→ **READING PASSAGE**:
((

This also avoids unnecessary complexity.

So the current read routine times the difference between the pulses and then writes a ’10’, ‘100’, or ‘1000’ to the FRAM.  I manually write out the bits for each grouping…… no loops or anything.  And plus I take advantage of the fact that the output bit, once changed to 0 really doesn’t need to change.  So basically write a 1, clock, write a 0, clock, clock, clock for the 1000.

I successfully read a floppy last night using this method, so at least my concept is stable.  This still eliminates interrupts completely (edge and timed) and eliminates the ISR, etc.  Definitely getting a little more robust.  Now, will it actually help me read more floppies?  I don’t know.  I think the next step is to start documenting HOW these floppies are failing if I can tell.

I was having a few goofy problems last night, which I think were mostly related to flow-control.  I was using putty without f.c. and my SX appeared to lockup — it wouldn’t echo commands or the actual track.  Turned off flow control completely, and it started working.  I don’t know if putty handles the dtr/dsr flow control properly.  or should I say I’m not sure if the FTDI VCP drivers support DTR/DSR flow control.  I think they do because I think I tested it in Windows under C++ earlier.

The other goofy problem I was having was related to my code spontaneously restarting.  I think it was related to using JMP’s and not using the @ before the address.  The @ causes a PAGE to be inserted before the jump.  Now I don’t know if this is true for other CJxx commands etc.

))

→ **WORK ORDER A**: Rewrite the paragraph of the floppy-reading post that begins "So the current read routine" as a short bulleted list, keeping its main facts.
→ **WORK ORDER B**:
Answer these questions using the floppy-reading post, one answer per line with the same labels:
(i) What change to flow control got the SX working again?
(ii) What does the @ cause to be inserted before a jump?
(iii) What does the writer see as the next step?
→ **WORK ORDER C**: Carry on writing the floppy-reading post from the point where it stops.
The listing after this point is separate material and not part of the floppy-reading post.

→ **DATASET SECTION**:
((

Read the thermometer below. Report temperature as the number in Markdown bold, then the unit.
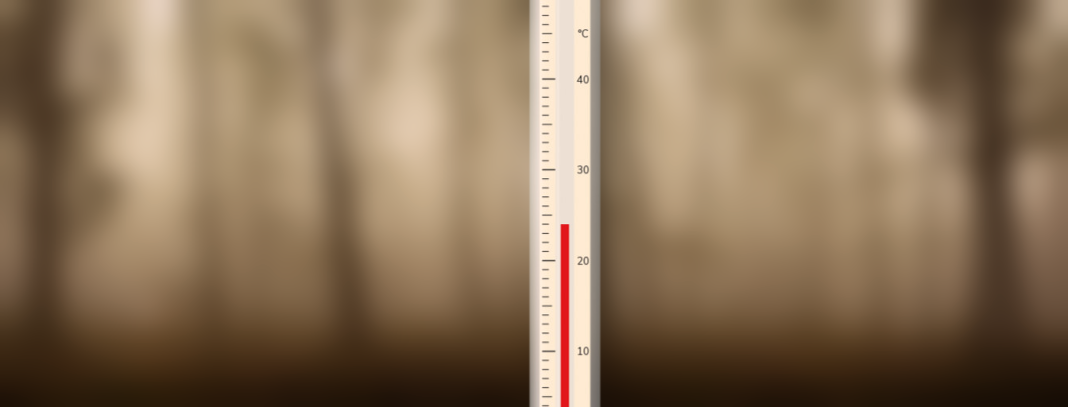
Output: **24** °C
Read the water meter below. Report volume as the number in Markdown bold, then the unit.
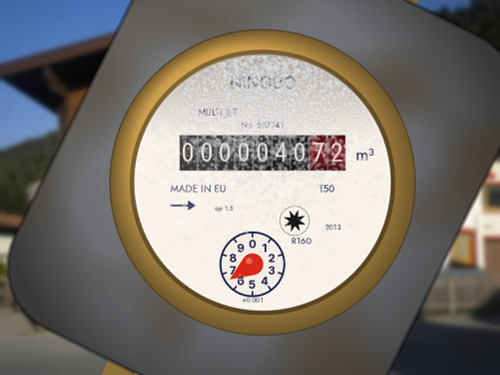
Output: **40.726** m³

))

→ **YOUR RESPONSE A**:
- The read routine times the gap between pulses.
- Based on that gap, it writes '10', '100', or '1000' to the FRAM.
- The bits for each grouping are written out by hand, with no loops.
- Once the output bit changes to 0, it doesn't need to change again.
- For '1000', that means: write a 1, clock, write a 0, then clock three times.

→ **YOUR RESPONSE B**:
(i) Turning off flow control completely.
(ii) A PAGE.
(iii) Documenting how the floppies are failing, if that can be told.

→ **YOUR RESPONSE C**:
I also saw a bunch of transfer checksum errors, but I think that’s related to the number of bytes being received.  I think I have to use the beginning delimiter FF FF effectively, and stop using an absolute offset for start of frame etc.

Ahh well.

new read routine implementation started

Last night, until 3am, I spent redoing my read routine to incorporate the method discussed in the comment of the last post.

Basically, I use the time between the pulses as an indication of the data.  I store 2-bit tokens in memory to indicate the data.  I store (2) 3-bit tokens if the time between pulses was too short, or too long.

Using tokens saves me memory, memory write time, and transfer time.  In the best case, I save 50%.  In the worst case, I’m even-steven.  I don’t lose anything.

With idea help from some people at work, I’ve come up with a routine that de-tokenizes the data on the PC.  The PC now is going to be handling the byte-sync again.  I want the SX to do it, but I’ll have to compute the tokens, and then sync to the tokens.  This is down the road.  For the time being, the PC can handle it.

The routine more or less works right now — but there are some bugs in my code.  It is properly counting the time between pulses, and storing the right tokens, and increasing the bit-counter.  But it’s in a neverending loop, so something is not right.

I originally started using the edge detection register, but it was occassionally double-detecting the pulses.  So I changed it to wait for a high, then wait for a low.  This ensures that there is a complete return to high before another negative pulse detected.  I looked at this on a scope, and it’s much better than the previous method.  The one benefit that I lose, however, is that the edge detection register will detect pulses even when I’m off busy doing other things.  I’m not worried about this right now — but I may revisit in the future and add some type of low-pass filter and start using the edge detection register again.

This is first time in awhile that I hooked everything back up again, and played with the actual hardware.  Man, it was a lot of fun!  I miss this stuff.  I actually have spent a lot of time thinking about the problem, and I have recently spent some time writing some Java code —- so I haven’t been completely removed or completely stagnant on everything.  But getting the hardware out is really cool.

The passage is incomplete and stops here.